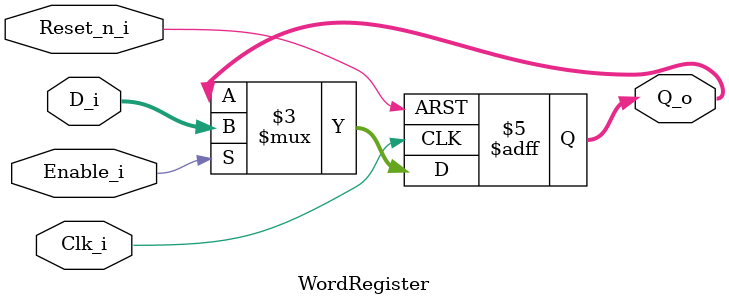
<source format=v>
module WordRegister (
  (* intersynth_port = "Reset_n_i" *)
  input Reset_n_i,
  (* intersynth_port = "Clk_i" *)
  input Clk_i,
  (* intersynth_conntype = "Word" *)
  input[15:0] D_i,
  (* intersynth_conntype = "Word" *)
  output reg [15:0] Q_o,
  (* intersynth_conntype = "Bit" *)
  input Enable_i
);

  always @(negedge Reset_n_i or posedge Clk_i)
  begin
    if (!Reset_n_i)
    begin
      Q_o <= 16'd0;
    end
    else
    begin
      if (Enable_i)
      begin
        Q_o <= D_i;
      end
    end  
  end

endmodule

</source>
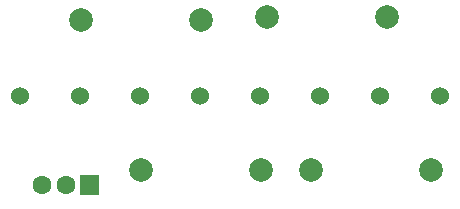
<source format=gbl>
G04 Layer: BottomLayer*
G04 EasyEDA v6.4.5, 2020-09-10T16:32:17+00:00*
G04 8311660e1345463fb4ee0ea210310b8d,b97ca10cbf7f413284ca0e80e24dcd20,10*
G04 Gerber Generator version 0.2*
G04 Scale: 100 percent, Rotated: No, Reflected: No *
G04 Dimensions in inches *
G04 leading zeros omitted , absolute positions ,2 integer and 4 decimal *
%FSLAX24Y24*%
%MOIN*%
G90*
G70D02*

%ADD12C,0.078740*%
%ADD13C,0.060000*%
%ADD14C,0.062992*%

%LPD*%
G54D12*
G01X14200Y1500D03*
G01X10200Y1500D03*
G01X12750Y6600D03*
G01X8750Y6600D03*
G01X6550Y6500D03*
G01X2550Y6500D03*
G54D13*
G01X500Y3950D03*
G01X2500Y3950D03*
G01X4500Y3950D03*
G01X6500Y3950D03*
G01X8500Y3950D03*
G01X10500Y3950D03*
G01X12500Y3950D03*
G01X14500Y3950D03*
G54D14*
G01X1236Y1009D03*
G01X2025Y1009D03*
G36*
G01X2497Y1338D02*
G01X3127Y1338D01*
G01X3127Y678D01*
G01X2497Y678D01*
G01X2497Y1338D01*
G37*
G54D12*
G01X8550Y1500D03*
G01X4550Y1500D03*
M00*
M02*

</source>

- - - - -

Copy every record above exactly, leaving out any pictures.

<source format=v>
module WordRegister (
  (* intersynth_port = "Reset_n_i" *)
  input Reset_n_i,
  (* intersynth_port = "Clk_i" *)
  input Clk_i,
  (* intersynth_conntype = "Word" *)
  input[15:0] D_i,
  (* intersynth_conntype = "Word" *)
  output reg [15:0] Q_o,
  (* intersynth_conntype = "Bit" *)
  input Enable_i
);

  always @(negedge Reset_n_i or posedge Clk_i)
  begin
    if (!Reset_n_i)
    begin
      Q_o <= 16'd0;
    end
    else
    begin
      if (Enable_i)
      begin
        Q_o <= D_i;
      end
    end  
  end

endmodule

</source>
<source format=gbl>
G04 Layer: BottomLayer*
G04 EasyEDA v6.4.5, 2020-09-10T16:32:17+00:00*
G04 8311660e1345463fb4ee0ea210310b8d,b97ca10cbf7f413284ca0e80e24dcd20,10*
G04 Gerber Generator version 0.2*
G04 Scale: 100 percent, Rotated: No, Reflected: No *
G04 Dimensions in inches *
G04 leading zeros omitted , absolute positions ,2 integer and 4 decimal *
%FSLAX24Y24*%
%MOIN*%
G90*
G70D02*

%ADD12C,0.078740*%
%ADD13C,0.060000*%
%ADD14C,0.062992*%

%LPD*%
G54D12*
G01X14200Y1500D03*
G01X10200Y1500D03*
G01X12750Y6600D03*
G01X8750Y6600D03*
G01X6550Y6500D03*
G01X2550Y6500D03*
G54D13*
G01X500Y3950D03*
G01X2500Y3950D03*
G01X4500Y3950D03*
G01X6500Y3950D03*
G01X8500Y3950D03*
G01X10500Y3950D03*
G01X12500Y3950D03*
G01X14500Y3950D03*
G54D14*
G01X1236Y1009D03*
G01X2025Y1009D03*
G36*
G01X2497Y1338D02*
G01X3127Y1338D01*
G01X3127Y678D01*
G01X2497Y678D01*
G01X2497Y1338D01*
G37*
G54D12*
G01X8550Y1500D03*
G01X4550Y1500D03*
M00*
M02*

</source>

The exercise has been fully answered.